● **What you should do**
Output the whole listing below. Keep it exact.

──────

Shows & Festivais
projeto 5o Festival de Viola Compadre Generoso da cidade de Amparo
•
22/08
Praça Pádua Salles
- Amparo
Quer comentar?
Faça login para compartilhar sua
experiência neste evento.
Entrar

──────

● **Response below**
Shows & Festivais
projeto 5o Festival de Viola Compadre Generoso da cidade de Amparo
•
22/08
Praça Pádua Salles
- Amparo
Quer comentar?
Faça login para compartilhar sua
experiência neste evento.
Entrar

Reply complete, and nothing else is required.